G-Coding in Therabill
The G-Coding in Therabill will be pretty seamless. You will simply define the primary functional limitation of the patient on the add / edit client form. Any updates to the primary functional limitation will also be documented for you (you should have a re-evaluation documented). In addition to indicating the primary functional limitation, you will also supply a projected goal (a percent impairment) on the add/edit client form. Any updates to the projected goal will also be recorded by Therabill (you should have a re-evaluation documented).
A current status input will be available to you on all add / edit session forms in Therabill. You should enter the current status (a percentage) on every session, however, it is only required on every 10th visit. Therabill will track the visit number and report the proper G-Code and Modifier based on the information you have supplied for the primary functional impairment (on add/edit client form), the projected goal (on add/edit client form), and the status updates (on the add/edit session form).
Example
You intake a new patient and you document that their primary functional limitation is Swallowing (which is one of the 14 functional limitation categories defined in the 2013 Medicare Physicians Fee Schedule). You determine that their current status is 85 percent impaired and you set a goal of 25 percent impaired.
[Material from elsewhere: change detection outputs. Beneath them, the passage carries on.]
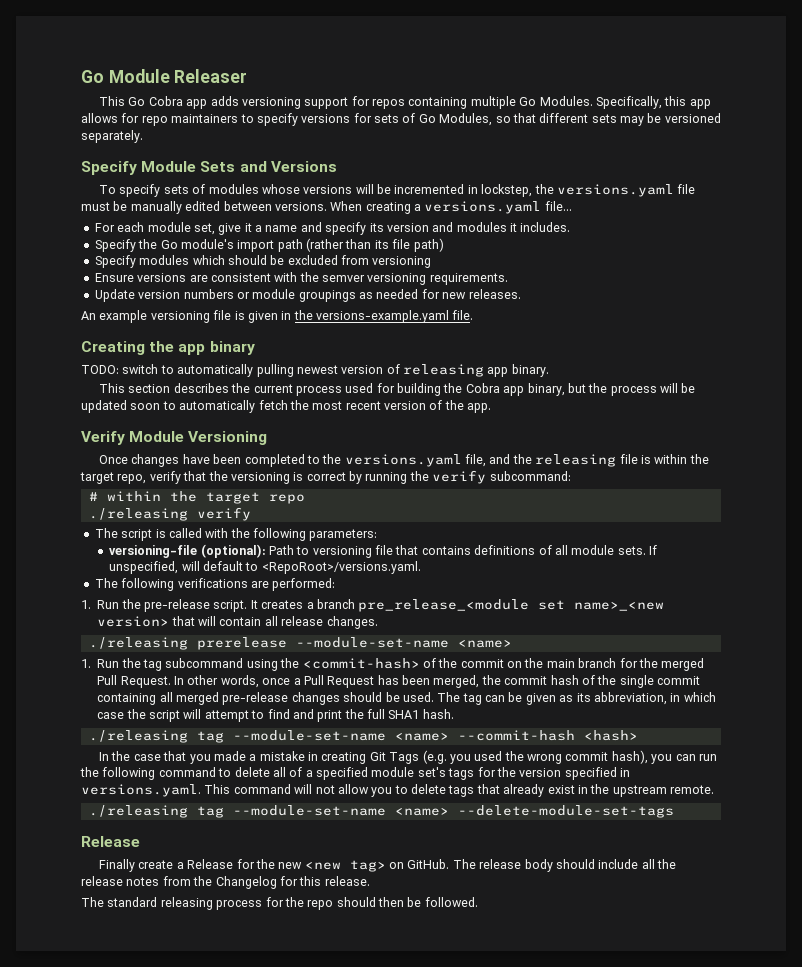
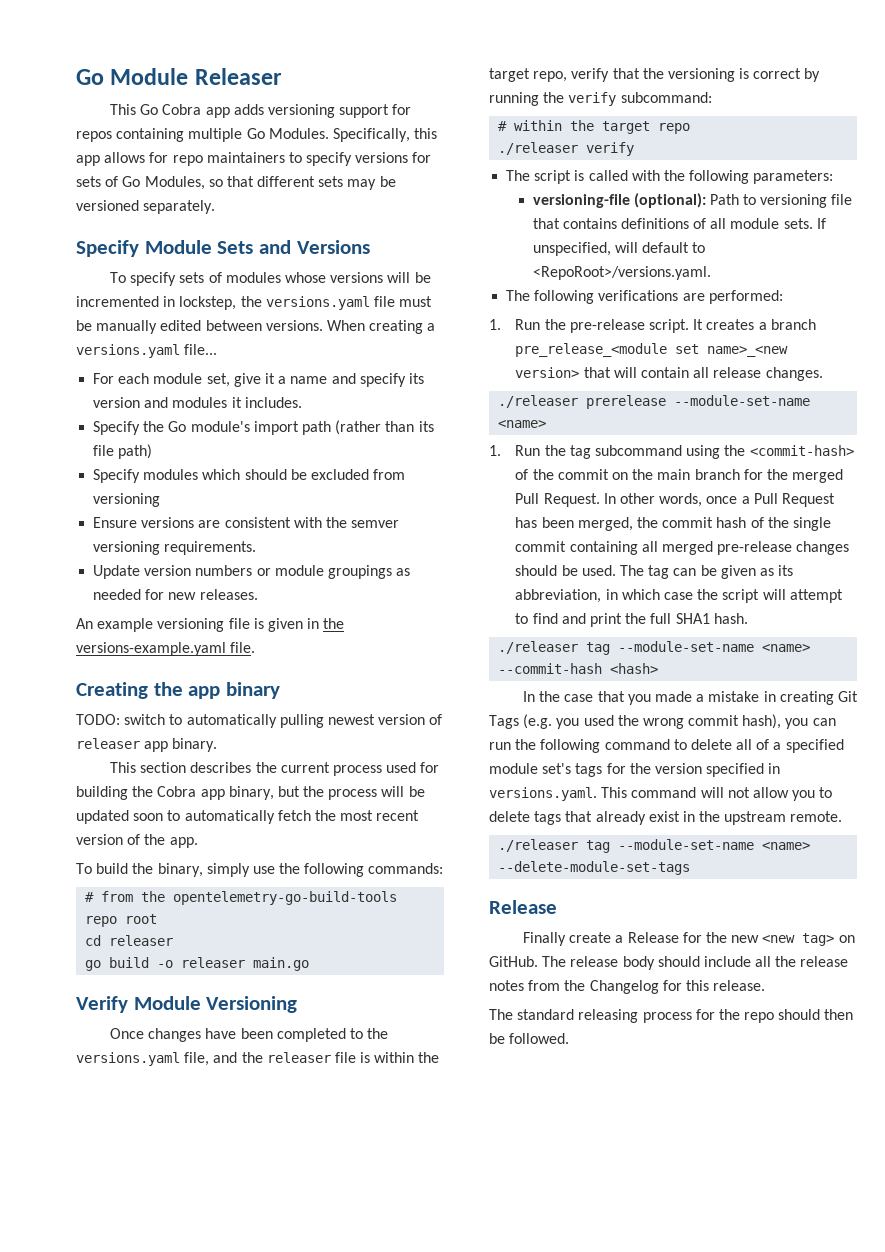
[403,364,484,377] releasing -> [76,738,140,749] releaser
(492, 408) none -> [76,863,444,877] [85,891,398,905] [85,914,158,927] [85,935,174,946] [85,957,310,971] // To build the binary, simply use the following commands: // # from the opentelemetry-go-build-tools repo root // cd releaser // go build -o releaser main.go
[535,454,617,467] releasing -> [266,1052,331,1063] releaser
[88,508,188,521] ./releasing -> [498,142,579,155] ./releaser
[88,637,188,650] ./releasing -> [498,395,579,408] ./releaser
[88,730,188,743] ./releasing -> [498,641,579,654] ./releaser
[88,805,188,818] ./releasing -> [498,839,579,852] ./releaser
Your claim for the initial visit will have the following G-Codes listed in the services lines.
- G-Code G8996 (current status) with modifier GP (for SLP) and modifier CM (form 80% to 99%)
- G-Code G8997 (projected goal) with modifier GP (for SLP) and modifier CJ (for 20% to 39%)
On the tenth visit you determine that their current status is 57% impaired and the following G-Codes will be listed on your Medicare claim.
- G-Code G8996 (current status) with modifier GP (for SLP) and modifier CK (for 40% to 59%)
- G-Code G8997 (projected goal) with modifier GP (for SLP) and modifier CJ (for 20% to 39%)
Every 10th visit you will report as above. If the Goal is ever updated (i.e. from a re-evaluation) the new goal and current status will need to be reported on the claim form for that re-evaluation.
On discharge, you determine that their current level of impairment is 33% and the following G-Codes will be listed on your Medicare claim.
- G-Code G8998 (discharge status) with modifier GP (for SLP) and modifier CJ (for 20% to 39%)
- G-Code G8997 (projected goal) with modifier GP (for SLP) and modifier CJ (for 20% to 39%)
Recorded Webinar
Medicare and Functional Limitation Reporting.
Comments
2 comments
Will this be something that insurance will also require or just Medicare?
Right now, it is just Medicare. Usually, insurance companies fall in line behind Medicare though. I wouldn't be surprised if insurance companies did start tracking outcomes in the future. But as of right now, this is only Medicare.